* What is asked *
Copy the rows from the start through the line with "v(332.29, 668.84) *", changing every "Q0" to "planeQuery" and keeping everything else as it is. Leave the pictures out.

[Rows excerpted from a collection]
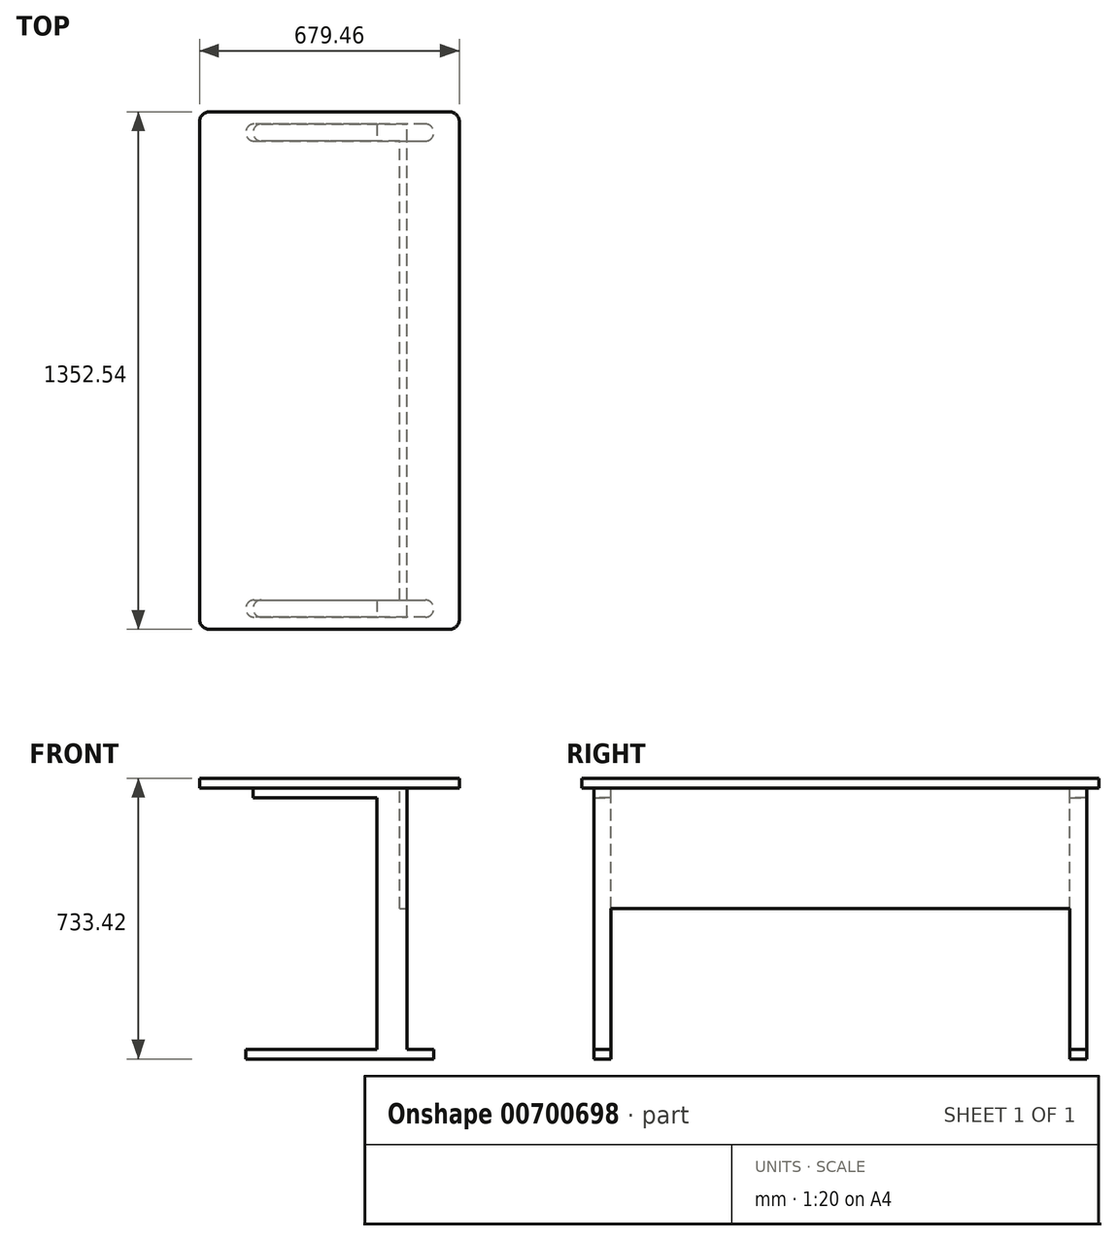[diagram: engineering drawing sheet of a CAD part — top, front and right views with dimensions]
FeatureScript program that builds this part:
annotation { "Feature Type Name" : "Feature", "Feature Type Description" : "" }
export const myFeature = defineFeature(function(context is Context, id is Id, definition is map)
    precondition{}
    {
        {
            var Q0;
            Q0=qCreatedBy(makeId("Top.planeOp"),FACE);
            var sketch = newSketch(context, id + "F0", { "sketchPlane" : qUnion([Q0])});
            skLineSegment(sketch, "E0.bottom", {"start": v(314.33, 676.28) * mm, "end": v(-314.32, 676.28) * mm});
            skLineSegment(sketch, "E0.top", {"start": v(314.32, -676.27) * mm, "end": v(-314.33, -676.27) * mm});
            skLineSegment(sketch, "E0.left", {"start": v(339.73, 650.88) * mm, "end": v(339.72, -650.88) * mm});
            skLineSegment(sketch, "E0.right", {"start": v(-339.72, 650.88) * mm, "end": v(-339.73, -650.88) * mm});
            skPoint(sketch, "E0.middle", {"position": v(0, 0) * mm});
            skPoint(sketch, "E1.visualSharp", {"position": v(339.73, 676.28) * mm});
            skArc(sketch, "E1.filletArc", {"start": v(339.73, 650.88) * mm, "mid": v(332.29, 668.84) * mm, "end": v(314.33, 676.28) * mm});
            skPoint(sketch, "E2.visualSharp", {"position": v(-339.72, 676.28) * mm});
            skArc(sketch, "E2.filletArc", {"start": v(-314.32, 676.28) * mm, "mid": v(-332.29, 668.84) * mm, "end": v(-339.72, 650.88) * mm});
            skPoint(sketch, "E3.visualSharp", {"position": v(-339.73, -676.27) * mm});
            skArc(sketch, "E3.filletArc", {"start": v(-339.73, -650.88) * mm, "mid": v(-332.29, -668.84) * mm, "end": v(-314.33, -676.27) * mm});
            skPoint(sketch, "E4.visualSharp", {"position": v(339.72, -676.27) * mm});
            skArc(sketch, "E4.filletArc", {"start": v(314.32, -676.27) * mm, "mid": v(332.29, -668.84) * mm, "end": v(339.72, -650.88) * mm});
            skSolve(sketch);
        }
        {
            var Q0;
            Q0 = qSketchRegion(id + "F0", true);
            extrude(context, id + "F1", {"entities" : qUnion([Q0]), "depth" : 25.4 * mm, "offsetDistance" : 25.4 * mm});
        }
        {
            var Q0;
            Q0=makeQuery(id+"F1.opExtrude","CAP_FACE",FACE,{"disambiguationData":[OSD([sQuery(id+"F0.wireOp",EDGE,"E0.bottom"),sQuery(id+"F0.wireOp",EDGE,"E0.top"),sQuery(id+"F0.wireOp",EDGE,"E0.left"),sQuery(id+"F0.wireOp",EDGE,"E0.right"),sQuery(id+"F0.wireOp",EDGE,"E1.filletArc"),sQuery(id+"F0.wireOp",EDGE,"E2.filletArc"),sQuery(id+"F0.wireOp",EDGE,"E3.filletArc"),sQuery(id+"F0.wireOp",EDGE,"E4.filletArc")])],"isStart":true});
            var sketch = newSketch(context, id + "F2", { "sketchPlane" : qUnion([Q0])});
            skLineSegment(sketch, "E5", {"start": v(-177.8, 600.08) * mm, "end": v(184.15, 600.08) * mm});
            skLineSegment(sketch, "E6", {"start": v(184.15, 600.08) * mm, "end": v(184.15, -600.08) * mm});
            skLineSegment(sketch, "E7", {"start": v(184.15, -600.07) * mm, "end": v(-177.8, -600.07) * mm});
            skArc(sketch, "E8", {"start": v(-177.8, -600.08) * mm, "mid": v(-200.03, -622.3) * mm, "end": v(-177.8, -644.53) * mm});
            skArc(sketch, "E9", {"start": v(-177.8, 600.08) * mm, "mid": v(-200.03, 622.3) * mm, "end": v(-177.8, 644.53) * mm});
            skLineSegment(sketch, "E10", {"start": v(-177.8, 644.52) * mm, "end": v(203.2, 644.52) * mm});
            skLineSegment(sketch, "E11", {"start": v(203.2, 644.52) * mm, "end": v(203.2, -644.52) * mm});
            skLineSegment(sketch, "E12", {"start": v(-177.8, -644.53) * mm, "end": v(203.2, -644.53) * mm});
            skSolve(sketch);
        }
        {
            var Q0;
            Q0 = qSketchRegion(id + "F2", true);
            extrude(context, id + "F3", {"entities" : qUnion([Q0]), "operationType" : NewBodyOperationType.ADD, "depth" : 25.4 * mm, "offsetDistance" : 25.4 * mm});
        }
        {
            var Q0;
            Q0=makeQuery(id+"F3.opExtrude","CAP_FACE",FACE,{"disambiguationData":[OSD([sQuery(id+"F2.wireOp",EDGE,"E5"),sQuery(id+"F2.wireOp",EDGE,"E6"),sQuery(id+"F2.wireOp",EDGE,"E7"),sQuery(id+"F2.wireOp",EDGE,"E8"),sQuery(id+"F2.wireOp",EDGE,"E9"),sQuery(id+"F2.wireOp",EDGE,"E10"),sQuery(id+"F2.wireOp",EDGE,"E11"),sQuery(id+"F2.wireOp",EDGE,"E12")])],"isStart":false});
            var sketch = newSketch(context, id + "F4", { "sketchPlane" : qUnion([Q0])});
            skLineSegment(sketch, "E13", {"start": v(123.83, 600.08) * mm, "end": v(123.83, 644.52) * mm});
            skLineSegment(sketch, "E14", {"start": v(123.83, 644.52) * mm, "end": v(203.2, 644.52) * mm});
            skLineSegment(sketch, "E15", {"start": v(203.2, 644.52) * mm, "end": v(203.2, -644.52) * mm});
            skLineSegment(sketch, "E16", {"start": v(203.2, -644.52) * mm, "end": v(123.83, -644.53) * mm});
            skLineSegment(sketch, "E17", {"start": v(123.83, -644.53) * mm, "end": v(123.83, -600.08) * mm});
            skLineSegment(sketch, "E18", {"start": v(123.83, -600.08) * mm, "end": v(184.15, -600.08) * mm});
            skLineSegment(sketch, "E19", {"start": v(184.15, -600.08) * mm, "end": v(184.15, 600.08) * mm});
            skLineSegment(sketch, "E20", {"start": v(184.15, 600.08) * mm, "end": v(123.83, 600.08) * mm});
            skSolve(sketch);
        }
        {
            var Q0;
            Q0 = qSketchRegion(id + "F4", true);
            extrude(context, id + "F5", {"entities" : qUnion([Q0]), "operationType" : NewBodyOperationType.ADD, "depth" : 288.93 * mm, "offsetDistance" : 25.4 * mm});
        }
        {
            var Q0;
            Q0=makeQuery(id+"F5.opExtrude","CAP_FACE",FACE,{"disambiguationData":[OSD([sQuery(id+"F4.wireOp",EDGE,"E13"),sQuery(id+"F4.wireOp",EDGE,"E14"),sQuery(id+"F4.wireOp",EDGE,"E15"),sQuery(id+"F4.wireOp",EDGE,"E16"),sQuery(id+"F4.wireOp",EDGE,"E17"),sQuery(id+"F4.wireOp",EDGE,"E18"),sQuery(id+"F4.wireOp",EDGE,"E19"),sQuery(id+"F4.wireOp",EDGE,"E20")])],"isStart":false});
            var sketch = newSketch(context, id + "F6", { "sketchPlane" : qUnion([Q0])});
            skLineSegment(sketch, "E21.bottom", {"start": v(123.83, -644.53) * mm, "end": v(203.2, -644.53) * mm});
            skLineSegment(sketch, "E21.top", {"start": v(123.83, -600.08) * mm, "end": v(203.2, -600.08) * mm});
            skLineSegment(sketch, "E21.left", {"start": v(123.83, -644.53) * mm, "end": v(123.83, -600.08) * mm});
            skLineSegment(sketch, "E21.right", {"start": v(203.2, -644.53) * mm, "end": v(203.2, -600.08) * mm});
            skLineSegment(sketch, "E22.bottom", {"start": v(123.83, 644.52) * mm, "end": v(203.2, 644.52) * mm});
            skLineSegment(sketch, "E22.top", {"start": v(123.83, 600.08) * mm, "end": v(203.2, 600.08) * mm});
            skLineSegment(sketch, "E22.left", {"start": v(123.83, 644.52) * mm, "end": v(123.83, 600.08) * mm});
            skLineSegment(sketch, "E22.right", {"start": v(203.2, 644.52) * mm, "end": v(203.2, 600.08) * mm});
            skSolve(sketch);
        }
        {
            var Q0;
            Q0 = qSketchRegion(id + "F6", true);
            extrude(context, id + "F7", {"entities" : qUnion([Q0]), "operationType" : NewBodyOperationType.ADD, "depth" : 368.3 * mm, "offsetDistance" : 25.4 * mm});
        }
        {
            var Q0;
            Q0=makeQuery(id+"F7.opExtrude","CAP_FACE",FACE,{"disambiguationData":[OSD([sQuery(id+"F6.wireOp",EDGE,"E22.bottom"),sQuery(id+"F6.wireOp",EDGE,"E22.top"),sQuery(id+"F6.wireOp",EDGE,"E22.left"),sQuery(id+"F6.wireOp",EDGE,"E22.right")])],"isStart":false});
            var sketch = newSketch(context, id + "F8", { "sketchPlane" : qUnion([Q0])});
            skLineSegment(sketch, "E23", {"start": v(250.82, 644.52) * mm, "end": v(-196.85, 644.52) * mm});
            skArc(sketch, "E24", {"start": v(-196.85, 644.53) * mm, "mid": v(-219.08, 622.3) * mm, "end": v(-196.85, 600.08) * mm});
            skArc(sketch, "E25", {"start": v(250.82, 644.52) * mm, "mid": v(273.05, 622.3) * mm, "end": v(250.82, 600.08) * mm});
            skLineSegment(sketch, "E26", {"start": v(-196.85, 600.08) * mm, "end": v(250.82, 600.08) * mm});
            skLineSegment(sketch, "E27.MirrorCS", {"start": v(-196.85, -600.08) * mm, "end": v(250.82, -600.08) * mm});
            skArc(sketch, "E28.MirrorCS", {"start": v(250.82, -644.52) * mm, "mid": v(273.05, -622.3) * mm, "end": v(250.82, -600.08) * mm});
            skLineSegment(sketch, "E29.MirrorCS", {"start": v(250.82, -644.52) * mm, "end": v(-196.85, -644.52) * mm});
            skArc(sketch, "E30.MirrorCS", {"start": v(-196.85, -644.53) * mm, "mid": v(-219.08, -622.3) * mm, "end": v(-196.85, -600.08) * mm});
            skSolve(sketch);
        }
        {
            var Q0;
            Q0 = qSketchRegion(id + "F8", true);
            extrude(context, id + "F9", {"entities" : qUnion([Q0]), "operationType" : NewBodyOperationType.ADD, "depth" : 25.4 * mm, "offsetDistance" : 25.4 * mm});
        }
    });
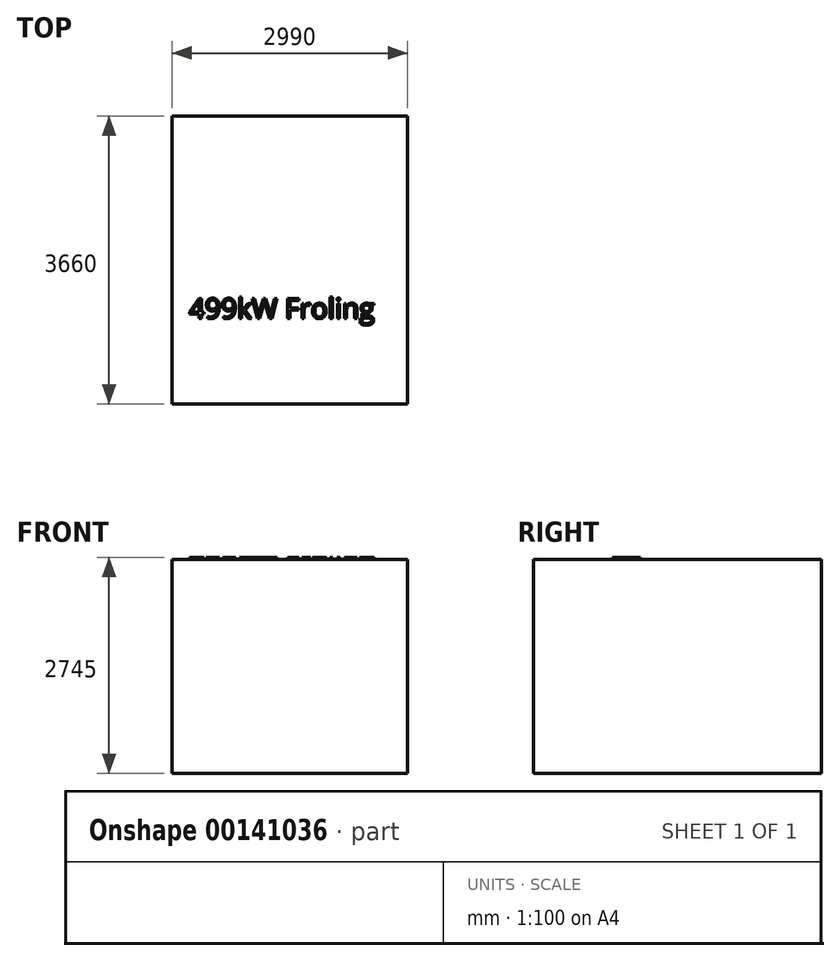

* Problem solution *
[diagram: engineering drawing sheet of a CAD part — top, front and right views with dimensions]
FeatureScript program that builds this part:
annotation { "Feature Type Name" : "Feature", "Feature Type Description" : "" }
export const myFeature = defineFeature(function(context is Context, id is Id, definition is map)
    precondition{}
    {
        {
            var planeQuery;
            planeQuery=qCreatedBy(makeId("Top.planeOp"),FACE);
            var sketch = newSketch(context, id + "F0", { "sketchPlane" : qUnion([planeQuery])});
            skLineSegment(sketch, "E0.bottom", {"start": v(314.33, 676.28) * mm, "end": v(-314.32, 676.28) * mm});
            skLineSegment(sketch, "E0.top", {"start": v(314.32, -676.27) * mm, "end": v(-314.33, -676.27) * mm});
            skLineSegment(sketch, "E0.left", {"start": v(339.73, 650.88) * mm, "end": v(339.72, -650.88) * mm});
            skLineSegment(sketch, "E0.right", {"start": v(-339.72, 650.88) * mm, "end": v(-339.73, -650.88) * mm});
            skPoint(sketch, "E0.middle", {"position": v(0, 0) * mm});
            skPoint(sketch, "E1.visualSharp", {"position": v(339.73, 676.28) * mm});
            skArc(sketch, "E1.filletArc", {"start": v(339.73, 650.88) * mm, "mid": v(332.29, 668.84) * mm, "end": v(314.33, 676.28) * mm});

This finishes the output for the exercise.